Would you retype the whole listing verbatim, keeping pictures out of it?

### Input data

+---+

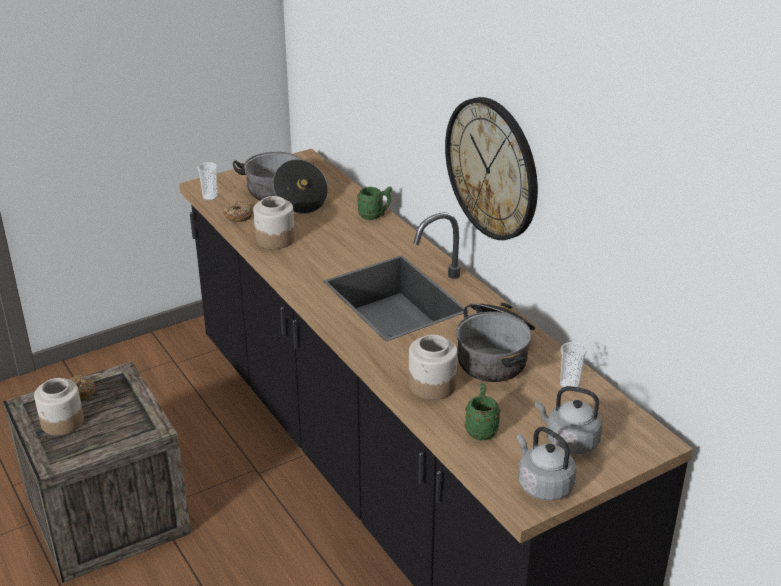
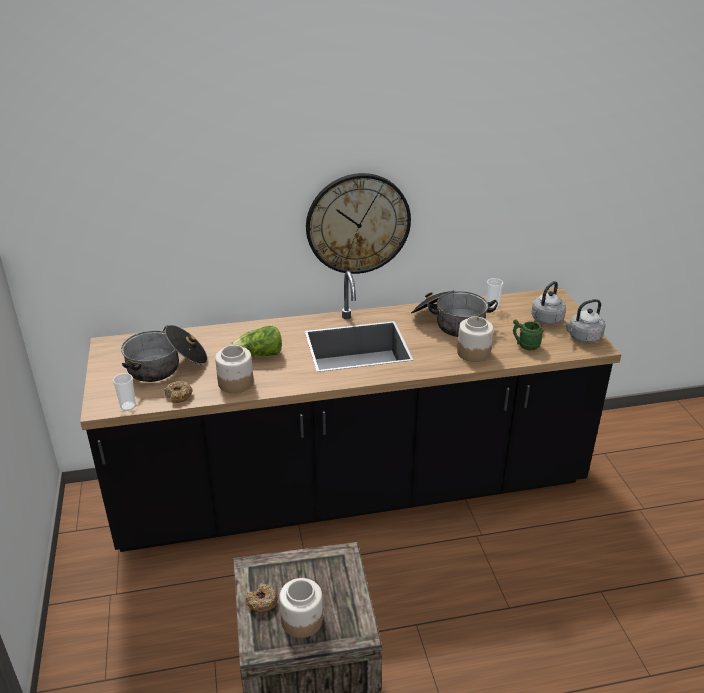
camera: 70 degrees left, 0 degrees up
(335, 240) = (260, 355): none -> lettuce
(375, 215) = (237, 330): green mug -> none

+---+

### Written response
camera: 70 degrees left, 0 degrees up
(335, 240) = (260, 355): none -> lettuce
(375, 215) = (237, 330): green mug -> none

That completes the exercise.